◆ **Problem requirements**
Starting at the line that holds "stained for a" and stopping at the line that holds "image of neoplastic", restate the records below word for word, with both of those lines included.
Start of Supplied material
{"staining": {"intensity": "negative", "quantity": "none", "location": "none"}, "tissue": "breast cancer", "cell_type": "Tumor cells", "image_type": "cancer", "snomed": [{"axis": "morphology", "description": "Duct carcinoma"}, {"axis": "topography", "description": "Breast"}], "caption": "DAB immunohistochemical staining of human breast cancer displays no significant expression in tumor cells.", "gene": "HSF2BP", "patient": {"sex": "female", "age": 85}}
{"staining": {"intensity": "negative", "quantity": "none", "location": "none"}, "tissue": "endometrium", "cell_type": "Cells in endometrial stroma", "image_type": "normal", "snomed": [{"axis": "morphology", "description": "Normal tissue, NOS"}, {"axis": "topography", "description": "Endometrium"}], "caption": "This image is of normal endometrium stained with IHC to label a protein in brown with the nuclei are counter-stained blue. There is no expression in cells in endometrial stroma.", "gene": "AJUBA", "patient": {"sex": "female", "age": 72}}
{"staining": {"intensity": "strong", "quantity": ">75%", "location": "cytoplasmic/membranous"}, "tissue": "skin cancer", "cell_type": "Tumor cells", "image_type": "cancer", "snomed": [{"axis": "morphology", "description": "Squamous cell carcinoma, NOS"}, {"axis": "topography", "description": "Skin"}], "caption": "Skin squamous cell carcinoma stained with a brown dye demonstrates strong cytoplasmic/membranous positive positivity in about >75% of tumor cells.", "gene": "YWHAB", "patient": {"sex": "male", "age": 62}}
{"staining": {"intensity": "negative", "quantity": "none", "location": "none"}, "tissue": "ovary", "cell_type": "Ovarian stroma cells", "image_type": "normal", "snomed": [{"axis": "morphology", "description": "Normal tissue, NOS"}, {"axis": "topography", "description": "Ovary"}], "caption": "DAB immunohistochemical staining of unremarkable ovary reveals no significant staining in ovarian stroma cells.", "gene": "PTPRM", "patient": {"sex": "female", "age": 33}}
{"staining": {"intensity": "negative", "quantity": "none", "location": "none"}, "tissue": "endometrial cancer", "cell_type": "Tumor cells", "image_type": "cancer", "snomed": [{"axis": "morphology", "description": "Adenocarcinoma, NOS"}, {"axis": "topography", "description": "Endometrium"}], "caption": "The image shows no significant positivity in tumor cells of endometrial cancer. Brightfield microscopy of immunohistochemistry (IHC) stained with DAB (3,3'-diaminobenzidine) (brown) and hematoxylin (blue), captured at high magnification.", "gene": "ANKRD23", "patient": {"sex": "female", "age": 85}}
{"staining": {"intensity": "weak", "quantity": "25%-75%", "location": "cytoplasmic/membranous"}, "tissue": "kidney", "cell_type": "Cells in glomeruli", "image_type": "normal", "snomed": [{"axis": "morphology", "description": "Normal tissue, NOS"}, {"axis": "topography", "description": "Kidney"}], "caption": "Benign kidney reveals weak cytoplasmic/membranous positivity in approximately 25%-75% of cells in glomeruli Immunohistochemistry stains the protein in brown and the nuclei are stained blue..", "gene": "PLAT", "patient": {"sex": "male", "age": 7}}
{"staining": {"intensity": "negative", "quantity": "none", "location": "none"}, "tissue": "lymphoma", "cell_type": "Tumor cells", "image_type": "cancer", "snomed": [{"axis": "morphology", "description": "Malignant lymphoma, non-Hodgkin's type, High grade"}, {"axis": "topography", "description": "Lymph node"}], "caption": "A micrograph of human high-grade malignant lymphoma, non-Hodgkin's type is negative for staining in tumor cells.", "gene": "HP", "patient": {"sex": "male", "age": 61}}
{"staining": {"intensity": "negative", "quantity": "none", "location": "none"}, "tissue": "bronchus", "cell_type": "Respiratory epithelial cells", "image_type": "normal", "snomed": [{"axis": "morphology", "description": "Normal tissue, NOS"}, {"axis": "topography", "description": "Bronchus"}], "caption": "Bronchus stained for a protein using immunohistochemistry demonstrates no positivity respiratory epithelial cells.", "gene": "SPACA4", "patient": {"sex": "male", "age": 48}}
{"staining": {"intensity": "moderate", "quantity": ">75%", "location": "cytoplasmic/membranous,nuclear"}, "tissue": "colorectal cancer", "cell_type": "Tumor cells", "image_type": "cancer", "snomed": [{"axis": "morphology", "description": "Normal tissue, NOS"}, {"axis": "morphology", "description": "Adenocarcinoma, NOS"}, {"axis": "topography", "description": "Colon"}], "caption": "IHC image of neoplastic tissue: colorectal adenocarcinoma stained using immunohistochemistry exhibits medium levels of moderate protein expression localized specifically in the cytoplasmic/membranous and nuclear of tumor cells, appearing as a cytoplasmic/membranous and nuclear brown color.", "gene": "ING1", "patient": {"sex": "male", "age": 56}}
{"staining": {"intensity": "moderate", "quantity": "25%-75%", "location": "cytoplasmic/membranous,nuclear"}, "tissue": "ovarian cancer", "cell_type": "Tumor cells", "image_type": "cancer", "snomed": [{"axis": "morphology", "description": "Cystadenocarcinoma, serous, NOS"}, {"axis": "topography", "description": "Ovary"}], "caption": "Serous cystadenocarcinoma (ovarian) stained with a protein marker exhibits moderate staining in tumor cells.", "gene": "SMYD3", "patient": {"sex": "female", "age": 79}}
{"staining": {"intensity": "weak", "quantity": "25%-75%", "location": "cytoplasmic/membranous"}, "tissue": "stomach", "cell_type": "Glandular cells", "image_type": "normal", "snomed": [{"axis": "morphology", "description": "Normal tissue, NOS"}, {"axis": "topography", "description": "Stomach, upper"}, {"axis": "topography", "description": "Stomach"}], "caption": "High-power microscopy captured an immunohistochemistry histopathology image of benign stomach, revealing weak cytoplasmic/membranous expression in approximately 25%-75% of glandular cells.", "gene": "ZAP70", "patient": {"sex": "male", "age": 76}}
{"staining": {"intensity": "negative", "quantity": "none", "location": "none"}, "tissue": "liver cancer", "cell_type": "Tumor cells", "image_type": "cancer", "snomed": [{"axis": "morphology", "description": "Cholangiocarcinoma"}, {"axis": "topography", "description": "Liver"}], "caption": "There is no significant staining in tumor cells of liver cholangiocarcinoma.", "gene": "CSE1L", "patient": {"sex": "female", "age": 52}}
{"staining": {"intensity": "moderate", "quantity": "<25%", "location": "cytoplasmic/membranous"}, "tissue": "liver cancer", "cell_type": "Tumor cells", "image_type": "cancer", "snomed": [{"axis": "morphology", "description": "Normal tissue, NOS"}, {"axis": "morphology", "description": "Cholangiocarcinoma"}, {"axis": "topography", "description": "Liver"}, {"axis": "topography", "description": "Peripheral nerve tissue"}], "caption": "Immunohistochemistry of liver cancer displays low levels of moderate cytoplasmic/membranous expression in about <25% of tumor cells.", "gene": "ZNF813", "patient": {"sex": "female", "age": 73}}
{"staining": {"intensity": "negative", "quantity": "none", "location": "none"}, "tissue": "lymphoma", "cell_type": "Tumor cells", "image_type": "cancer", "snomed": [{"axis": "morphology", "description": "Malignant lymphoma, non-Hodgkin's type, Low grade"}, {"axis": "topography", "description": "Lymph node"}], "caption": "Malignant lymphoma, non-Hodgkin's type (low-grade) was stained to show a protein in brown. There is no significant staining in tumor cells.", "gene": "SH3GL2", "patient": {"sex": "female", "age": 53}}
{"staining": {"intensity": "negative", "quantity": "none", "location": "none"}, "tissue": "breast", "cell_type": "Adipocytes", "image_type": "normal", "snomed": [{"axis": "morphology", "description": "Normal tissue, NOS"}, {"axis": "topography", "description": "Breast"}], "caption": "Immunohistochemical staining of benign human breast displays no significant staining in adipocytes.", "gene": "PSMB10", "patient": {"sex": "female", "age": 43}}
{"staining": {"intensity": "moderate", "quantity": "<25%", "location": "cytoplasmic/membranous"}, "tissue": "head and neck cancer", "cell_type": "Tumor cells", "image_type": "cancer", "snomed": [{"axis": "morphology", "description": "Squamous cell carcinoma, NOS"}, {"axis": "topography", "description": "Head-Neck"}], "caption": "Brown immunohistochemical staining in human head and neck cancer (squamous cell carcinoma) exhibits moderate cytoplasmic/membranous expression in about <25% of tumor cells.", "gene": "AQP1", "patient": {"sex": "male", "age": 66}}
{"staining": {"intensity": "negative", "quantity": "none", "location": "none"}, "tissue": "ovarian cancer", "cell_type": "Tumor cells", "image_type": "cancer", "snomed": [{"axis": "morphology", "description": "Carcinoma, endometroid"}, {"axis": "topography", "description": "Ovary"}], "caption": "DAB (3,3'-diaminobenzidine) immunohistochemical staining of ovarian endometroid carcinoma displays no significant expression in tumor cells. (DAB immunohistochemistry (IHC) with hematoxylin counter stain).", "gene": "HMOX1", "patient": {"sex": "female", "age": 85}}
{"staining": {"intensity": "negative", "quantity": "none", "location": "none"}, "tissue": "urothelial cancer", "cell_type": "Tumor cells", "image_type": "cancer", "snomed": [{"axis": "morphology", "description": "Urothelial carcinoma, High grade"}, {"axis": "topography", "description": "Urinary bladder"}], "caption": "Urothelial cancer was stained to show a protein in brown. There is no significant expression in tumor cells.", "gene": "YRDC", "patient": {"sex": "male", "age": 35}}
End of Supplied material
◆ **Solution to this task**
{"staining": {"intensity": "negative", "quantity": "none", "location": "none"}, "tissue": "bronchus", "cell_type": "Respiratory epithelial cells", "image_type": "normal", "snomed": [{"axis": "morphology", "description": "Normal tissue, NOS"}, {"axis": "topography", "description": "Bronchus"}], "caption": "Bronchus stained for a protein using immunohistochemistry demonstrates no positivity respiratory epithelial cells.", "gene": "SPACA4", "patient": {"sex": "male", "age": 48}}
{"staining": {"intensity": "moderate", "quantity": ">75%", "location": "cytoplasmic/membranous,nuclear"}, "tissue": "colorectal cancer", "cell_type": "Tumor cells", "image_type": "cancer", "snomed": [{"axis": "morphology", "description": "Normal tissue, NOS"}, {"axis": "morphology", "description": "Adenocarcinoma, NOS"}, {"axis": "topography", "description": "Colon"}], "caption": "IHC image of neoplastic tissue: colorectal adenocarcinoma stained using immunohistochemistry exhibits medium levels of moderate protein expression localized specifically in the cytoplasmic/membranous and nuclear of tumor cells, appearing as a cytoplasmic/membranous and nuclear brown color.", "gene": "ING1", "patient": {"sex": "male", "age": 56}}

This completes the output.